TEXT PASSAGE:
····················

Guys, if you are keeping an area of pubic hair, keep it trimmed short and have the edges dead straight. Also, having a tiny bald area just above where your shaved penis joins your body will make your penis appear longer!
Bikini area
Okay, we’re discussing body shaving here. There’s no excuse not to include the bikini area, which is adjacent to the pubic, genital and anal areas. No one likes to see hair sticking out of your briefs if your chest is bald!
Genitals (male)
I’ve done this to a guy and I’ve watched two guys do this to each other. It’s not as scary as you may think! Pull the penis if it isn’t erect and gently shave the hairy part of the shaft near the body end. Shave towards the body. Move the penis from left to right to get in all the corners. By the way, If you’ve just shaved your shaft, you’ve just made it look longer! Stretch the skin of the balls as you gently shave them. Get the tops of the legs adjacent to the scrotum while you’re down there. A good way to test for missed stubble is to use the sensitive tongue and lips to feel for rough areas afterwards!
Genitals (female)
You can shave the labia without much danger of nicks and cuts, as long as you’re gentle with that blade. Use the fingertips of your other hand to feel for missed stubble. Repeat as soon as you can feel a re-growth. If you get razor bumps, exfoliate with a wet warm washcloth. No need to get too rough with it, just enough to break the pores free. Unless you’re pure Chinese, this is tough curly hair and it will be re-appearing in a day or two.
Perineum and anus
Between your genitals and anus is an area you shouldn’t miss. Once you’re shaved, you’re more likely to receive visitors down there. When shaving around the anus, stretch the skin of each cheek away from the orifice to get a good pass with the blade. If you are shaving yourself, squat in the tub. Razor bumps should be prevented here, so starting the day after your shave, exfoliate with a washcloth in the shower. Keep this area shaved to avoid uncomfortable stubble. Never press the razor hard against the skin here!

····················

(Stored data)
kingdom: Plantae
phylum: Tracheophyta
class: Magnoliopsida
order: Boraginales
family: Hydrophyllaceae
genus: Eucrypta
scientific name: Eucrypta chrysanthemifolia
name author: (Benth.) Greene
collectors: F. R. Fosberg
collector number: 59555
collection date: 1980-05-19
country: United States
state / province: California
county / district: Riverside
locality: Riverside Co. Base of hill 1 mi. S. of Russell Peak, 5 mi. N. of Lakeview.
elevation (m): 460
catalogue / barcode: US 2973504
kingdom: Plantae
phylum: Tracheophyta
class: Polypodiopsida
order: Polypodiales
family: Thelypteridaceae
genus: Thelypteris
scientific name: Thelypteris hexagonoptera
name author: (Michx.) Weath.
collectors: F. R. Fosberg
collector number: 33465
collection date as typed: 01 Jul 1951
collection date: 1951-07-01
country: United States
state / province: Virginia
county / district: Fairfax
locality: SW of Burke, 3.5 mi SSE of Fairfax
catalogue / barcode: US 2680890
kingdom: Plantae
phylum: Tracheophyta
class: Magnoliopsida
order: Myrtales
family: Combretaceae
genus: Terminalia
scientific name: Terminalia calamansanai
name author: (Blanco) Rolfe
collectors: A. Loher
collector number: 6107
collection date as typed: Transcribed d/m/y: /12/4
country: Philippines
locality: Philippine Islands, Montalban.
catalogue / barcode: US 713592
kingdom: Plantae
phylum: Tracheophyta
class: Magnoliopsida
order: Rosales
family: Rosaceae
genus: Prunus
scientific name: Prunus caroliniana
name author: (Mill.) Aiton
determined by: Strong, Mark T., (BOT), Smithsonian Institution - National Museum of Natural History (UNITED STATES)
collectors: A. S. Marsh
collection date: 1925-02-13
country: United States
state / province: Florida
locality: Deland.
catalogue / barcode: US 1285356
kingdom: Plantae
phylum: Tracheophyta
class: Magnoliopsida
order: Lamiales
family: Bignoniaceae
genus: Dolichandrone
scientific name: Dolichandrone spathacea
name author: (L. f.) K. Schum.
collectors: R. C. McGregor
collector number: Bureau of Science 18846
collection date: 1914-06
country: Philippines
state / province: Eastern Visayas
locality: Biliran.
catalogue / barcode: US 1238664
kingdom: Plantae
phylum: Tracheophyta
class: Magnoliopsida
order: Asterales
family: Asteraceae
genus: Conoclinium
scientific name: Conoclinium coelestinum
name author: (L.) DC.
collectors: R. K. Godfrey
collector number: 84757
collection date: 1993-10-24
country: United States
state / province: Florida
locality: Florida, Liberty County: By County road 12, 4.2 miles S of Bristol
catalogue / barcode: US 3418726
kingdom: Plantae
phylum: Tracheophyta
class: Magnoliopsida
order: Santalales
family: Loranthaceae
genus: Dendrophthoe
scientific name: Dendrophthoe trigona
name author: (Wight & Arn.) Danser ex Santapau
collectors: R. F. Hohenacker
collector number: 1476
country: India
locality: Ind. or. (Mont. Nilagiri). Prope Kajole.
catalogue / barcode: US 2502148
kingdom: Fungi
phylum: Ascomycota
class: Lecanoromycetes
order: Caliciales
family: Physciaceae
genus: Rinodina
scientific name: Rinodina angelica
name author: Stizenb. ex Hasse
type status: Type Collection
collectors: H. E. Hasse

····················

TASK LIST:
**A.** In the body-shaving guide, why should the skin of each cheek be stretched away from the orifice when shaving around the anus? Answer in one to three sentences.
**B.** Write the next part of the body-shaving guide, following on from its final sentence.

ANSWERS BELOW:
**A.** Stretching the skin of each cheek away from the orifice lets the blade make a good pass.

**B.**
By the way, if you have perfected the martial art of silent farts, the lack of hair around the anus will make it impossible to fart silently from now on. Change your diet or something!
Legs, feet and toes
Easy enough if done in small sections. Any woman will tell you that shaving up the leg, against the direction of growth will net a closer shave, but shaving down is less likely to cut you. Sometimes men’s toe hair is as tough as eyebrows. If so, try soaking the feet in warm water and rubbing soap onto the toe tops for a while to prepare the skin there. No more gorilla sandals!
So there you have it you non-waxers you! Shave only in the bathroom, and clean up thoroughly afterwards.
What’s the worst that can happen?
Folliculitis! Also known as barber’s itch, pseudofolliculitis barbae, and tinea barbae. Basically this is any kind of infection in the hair follicle. The usual cause of folliculitis is the bacteria Staphylococcus (staph) or by a fungus. It may occur anywhere on the skin, as a result of injury or damage to the hair follicle caused by friction from clothing, by blockage of the follicle, or by shaving or waxing. A common cause is the sharp ends of re-growing shaved hair emerging from the follicles and curling back around to irritate the skin.
If you are unlucky enough to get this following your introduction to hairless life, keep the area clean. Avoid re-infecting yourself with contaminated clothing and washcloths. You will probably need to get a prescription for topical or oral antibiotics or antifungal lotion. It is contagious when it’s active and it itches so bad you will be totally miserable for weeks.
Conclusion
As the-vu’s Raymond Wells would say, There you have it! I still prefer to get waxed myself, but I have met people who either can’t stand the waxing or simply enjoy shaving and being shaved. It also has to be said that some people are quite comfortable just having hair all over the place, and that’s cool if you like that look. After all, isn’t this all about sex? We each dance to our different drummers.
Margarita Dominguez is struggling to finish writing a screenplay about road rage in modern America but keeps getting interrupted by the-vu. She maintains a hairless body and owns eight saxophones.
Posted: July 1st, 2000 | Author: admin | Filed under: Beauty | Tags: Body shaving, Brazilian wax, genitals, hair removal, shaving, sugaring, threading, tweezers, waxing | No Comments »
By Margarita Dominguez, In Los Angeles
They don’t teach you about hair removal in school. What works best in each area of the human body? For the sake of all women and men, we attempt to find out.
This article received so many thousands of hits, we gave it a sister article on hair replacement called Hair-B-Back!
From the tops of our heads to the tops of our toes, we are literally covered with hair follicles. A lot of men wish that the follicles on top of their heads were a little more active, but for the most part, our ancestral link to early man produces body hair that we regard as unwanted.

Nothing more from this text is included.